WORK REQUIRED
The data that follows must be transcribed in full and exactly, minus the pictures.
• • •
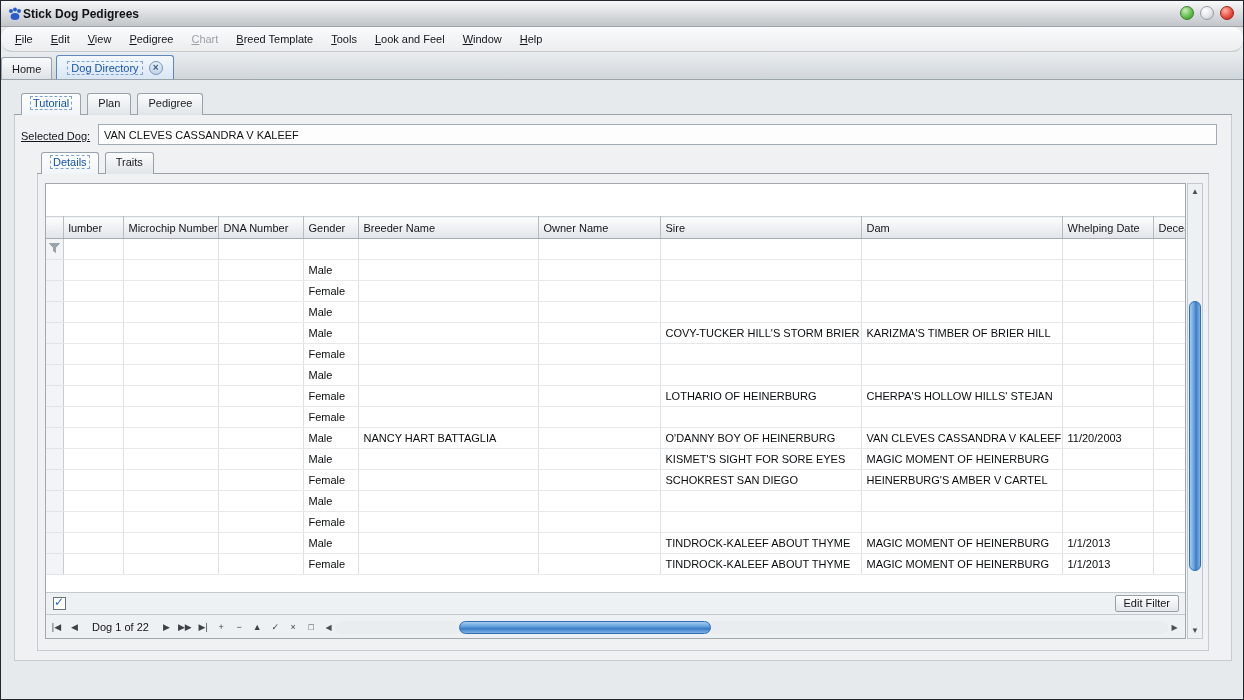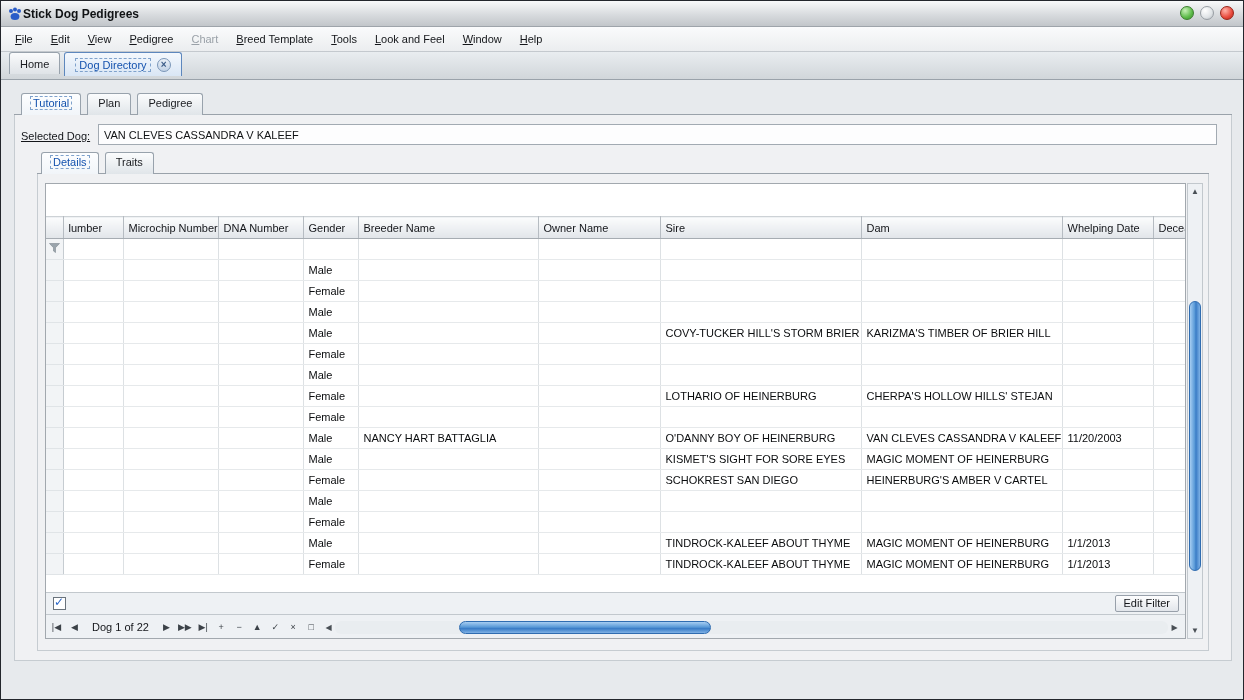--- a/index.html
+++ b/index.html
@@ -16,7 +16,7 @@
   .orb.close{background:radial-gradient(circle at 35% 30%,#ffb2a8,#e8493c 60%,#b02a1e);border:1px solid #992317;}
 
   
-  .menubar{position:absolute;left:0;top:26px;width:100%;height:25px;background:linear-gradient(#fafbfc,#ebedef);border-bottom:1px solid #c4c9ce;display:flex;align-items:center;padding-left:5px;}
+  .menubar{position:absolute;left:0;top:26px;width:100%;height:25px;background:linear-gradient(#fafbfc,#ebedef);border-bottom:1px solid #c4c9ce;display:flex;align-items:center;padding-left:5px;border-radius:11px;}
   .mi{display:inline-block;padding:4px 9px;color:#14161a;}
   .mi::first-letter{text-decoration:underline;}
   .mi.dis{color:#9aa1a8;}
• • •
EXERCISE SOLUTION
--- a/index.html
+++ b/index.html
@@ -16,7 +16,7 @@
   .orb.close{background:radial-gradient(circle at 35% 30%,#ffb2a8,#e8493c 60%,#b02a1e);border:1px solid #992317;}
 
   
-  .menubar{position:absolute;left:0;top:26px;width:100%;height:25px;background:linear-gradient(#fafbfc,#ebedef);border-bottom:1px solid #c4c9ce;display:flex;align-items:center;padding-left:5px;}
+  .menubar{position:absolute;left:0;top:26px;width:100%;height:25px;background:linear-gradient(#fafbfc,#ebedef);border-bottom:1px solid #c4c9ce;display:flex;align-items:center;padding-left:5px;border-radius:11px;}
   .mi{display:inline-block;padding:4px 9px;color:#14161a;}
   .mi::first-letter{text-decoration:underline;}
   .mi.dis{color:#9aa1a8;}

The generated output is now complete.